En conséquence, le lundi suivant, à 9 heures 30 minutes du matin, la Lady-Mary-Wood appareilla, ayant pris à bord quatre-vingts blue-jacket (soldats de marine), sous le commandement du lieutenant Palisser et de MM. Olivier et Rogers; elle quitta le port à la hauteur de la pointe sud-ouest de Lantao (ty-ya-san); une jonque de la côte occidentale fut aperçue voguant vers la Lady-Mary-Wood. Quand elle l’eut rejoint, on vit qu’elle avait à bord le subrecargue et l’équipage du Caldera. Cette jonque avait fait prix avec ces dernier de 400 livres sterling. Les matelots furent pris à bord de la Lady-Mary-Wood, et la jonque continua sa route sur Hong-Kong, avec une lettre de M. Caldwell.
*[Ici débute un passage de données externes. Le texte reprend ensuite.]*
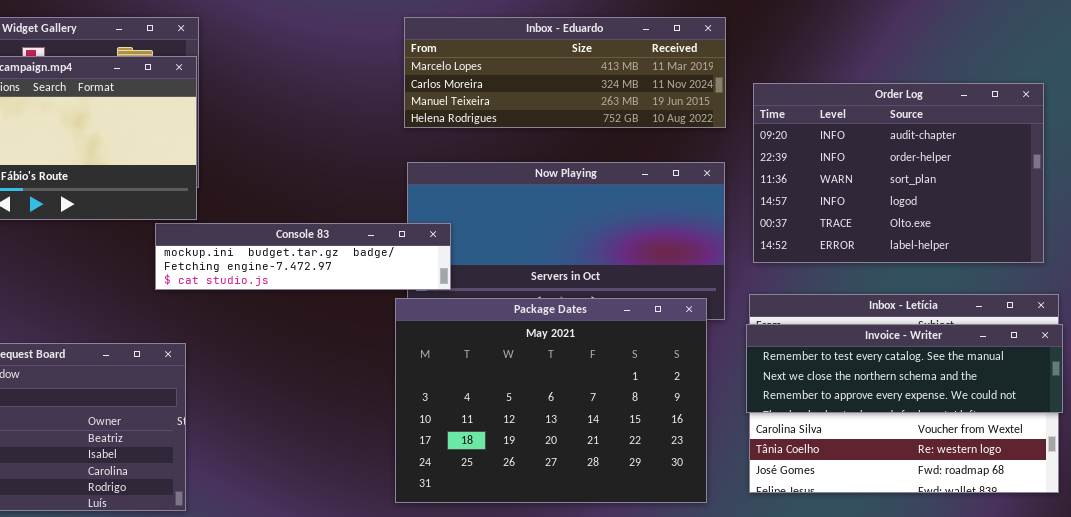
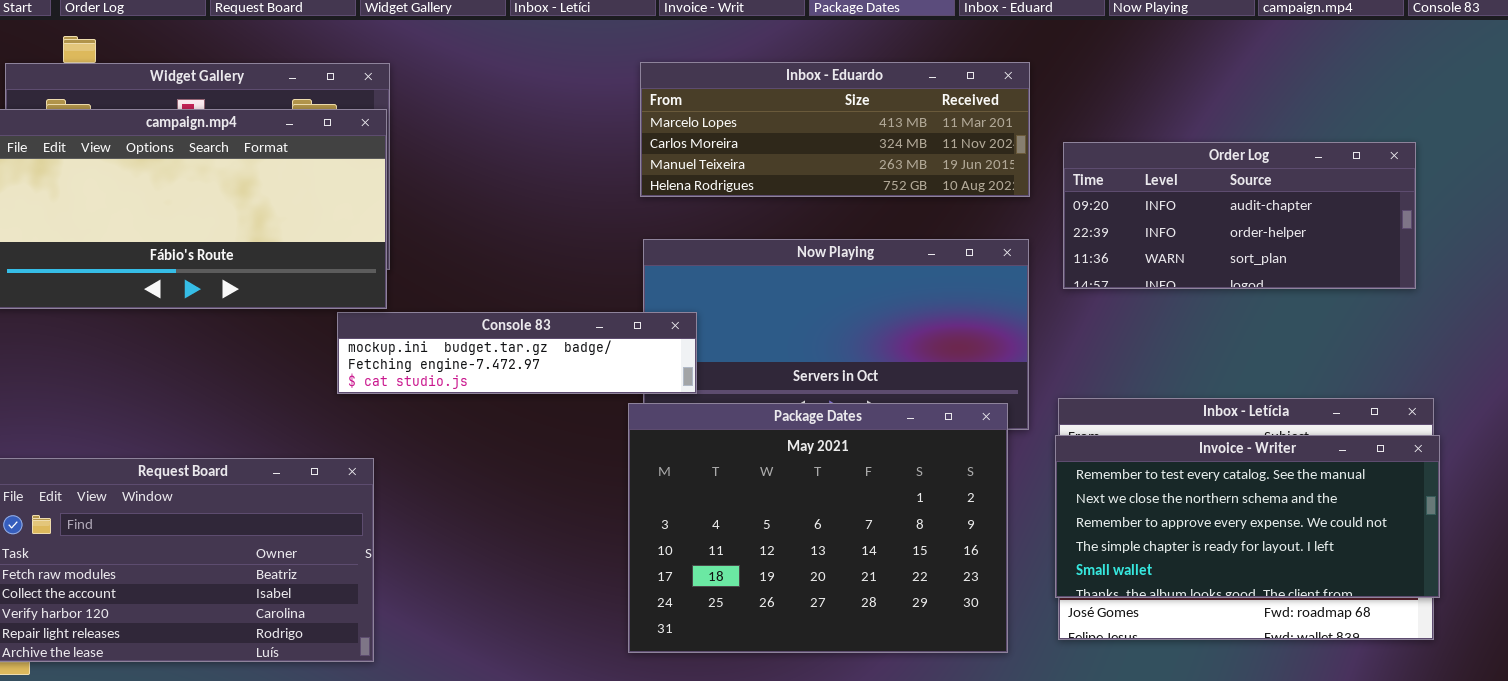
Order Log: [753,83,1044,263] -> [1063,142,1416,289], resized
Invoice - Writer: [746,324,1063,413] -> [1055,435,1440,598], resized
Les faits qui suivirent ont été racontés en ces termes par un témoin oculaire:

«La Lady-Mary-Wood vint le soir jeter l’ancre dans un mouillage où nous ne remarquâmes rien autre chose que l’absence totale de toute voile le long de la côte. Pas une seule, ni petite ni grande ne s’était laissé voir depuis que nous avions quitté le voisinage de Macao jusqu’au moment où nous entrâmes à Koo-Lan. Comme la nuit arrivait, on ne put rien entreprendre ce soir-là, d’autant plus que le capitaine Rooney n’avait pas une idée très-exacte de l’endroit où il avait laissé son navire. En attendant, les embarcations furent mises en état: c’étaient la chaloupe du Spartan, dans laquelle il y avait un canon de six, et trois canots du steamer. A peine le jour levé, des débris des mâts du Caldera se montrèrent flottant sur les vagues à environ deux milles du steamer. Ils étaient tout noirs, d’où l’on pouvait conclure que le navire avait été incendié, en vue de s’emparer du cuivre et du fer employés dans sa construction. A neuf heures du matin environ, les quatre embarcations prirent le large escortées par soixante-dix hommes, et, après une longue traversée, elles abordèrent dans le voisinage de quelques huttes de pêcheurs dont les habitants gagnèrent aussitôt les montagnes. On se mit à leur poursuite, et ce ne fut pas sans peine qu’on parvint à en saisir un. Il fut amené à M. Caldwell qui, toutefois, ne put en tirer aucun renseignement, si ce n’est que le navire «avait été brûlé depuis plus d’un mois.» On lui permit de s’en retourner, et la chaloupe, accompagnée de deux embarcations, se dirigea vers le village de Choo-Koo-Mee, distant d’environ huit milles du steamer. La chaloupe marchait à un mille à peu près en avant de la seconde embarcation; elle fut rejointe par la troisième; la quatrième, sous le commandement de M. Rogers, fut laissée en arrière par mesure de précaution.